Written task:
Where the material below has a line containing "Warranty expiring alert., status: Zakończone", start repeating exactly, and keep going through the line containing "Warranty expiring alert., due: Dec", with no other lines.

== Segment start ==

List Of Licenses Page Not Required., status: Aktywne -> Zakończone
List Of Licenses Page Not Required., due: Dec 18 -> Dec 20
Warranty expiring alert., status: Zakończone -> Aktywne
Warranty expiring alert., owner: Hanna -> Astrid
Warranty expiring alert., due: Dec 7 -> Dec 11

== Segment end ==
== Segment start ==

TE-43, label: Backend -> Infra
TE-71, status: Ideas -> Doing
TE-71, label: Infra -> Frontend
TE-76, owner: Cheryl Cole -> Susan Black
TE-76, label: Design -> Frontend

== Segment end ==

Answer below:
Warranty expiring alert., status: Zakończone -> Aktywne
Warranty expiring alert., owner: Hanna -> Astrid
Warranty expiring alert., due: Dec 7 -> Dec 11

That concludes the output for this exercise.